(Items from a dataset)
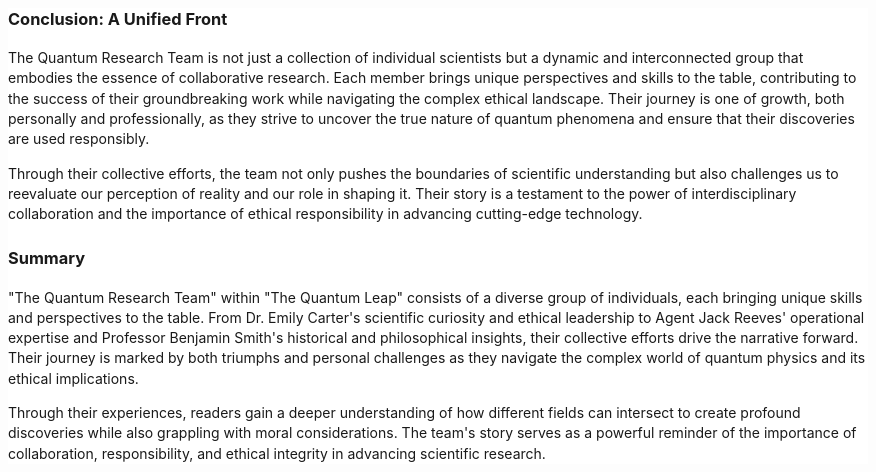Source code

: ### Conclusion: A Unified Front

The Quantum Research Team is not just a collection of individual scientists but a dynamic and interconnected group that embodies the essence of collaborative research. Each member brings unique perspectives and skills to the table, contributing to the success of their groundbreaking work while navigating the complex ethical landscape. Their journey is one of growth, both personally and professionally, as they strive to uncover the true nature of quantum phenomena and ensure that their discoveries are used responsibly.

Through their collective efforts, the team not only pushes the boundaries of scientific understanding but also challenges us to reevaluate our perception of reality and our role in shaping it. Their story is a testament to the power of interdisciplinary collaboration and the importance of ethical responsibility in advancing cutting-edge technology.

### Summary

"The Quantum Research Team" within "The Quantum Leap" consists of a diverse group of individuals, each bringing unique skills and perspectives to the table. From Dr. Emily Carter's scientific curiosity and ethical leadership to Agent Jack Reeves' operational expertise and Professor Benjamin Smith's historical and philosophical insights, their collective efforts drive the narrative forward. Their journey is marked by both triumphs and personal challenges as they navigate the complex world of quantum physics and its ethical implications.

Through their experiences, readers gain a deeper understanding of how different fields can intersect to create profound discoveries while also grappling with moral considerations. The team's story serves as a powerful reminder of the importance of collaboration, responsibility, and ethical integrity in advancing scientific research.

Assigned task — Switch "Quantum Research Team" to "Quantum Science Team" everywhere it occurs in the items above, and give the text back with nothing else changed. Omit the pictures from your answer.

Response for this exercise —
Source code

: ### Conclusion: A Unified Front

The Quantum Science Team is not just a collection of individual scientists but a dynamic and interconnected group that embodies the essence of collaborative research. Each member brings unique perspectives and skills to the table, contributing to the success of their groundbreaking work while navigating the complex ethical landscape. Their journey is one of growth, both personally and professionally, as they strive to uncover the true nature of quantum phenomena and ensure that their discoveries are used responsibly.

Through their collective efforts, the team not only pushes the boundaries of scientific understanding but also challenges us to reevaluate our perception of reality and our role in shaping it. Their story is a testament to the power of interdisciplinary collaboration and the importance of ethical responsibility in advancing cutting-edge technology.

### Summary

"The Quantum Science Team" within "The Quantum Leap" consists of a diverse group of individuals, each bringing unique skills and perspectives to the table. From Dr. Emily Carter's scientific curiosity and ethical leadership to Agent Jack Reeves' operational expertise and Professor Benjamin Smith's historical and philosophical insights, their collective efforts drive the narrative forward. Their journey is marked by both triumphs and personal challenges as they navigate the complex world of quantum physics and its ethical implications.

Through their experiences, readers gain a deeper understanding of how different fields can intersect to create profound discoveries while also grappling with moral considerations. The team's story serves as a powerful reminder of the importance of collaboration, responsibility, and ethical integrity in advancing scientific research.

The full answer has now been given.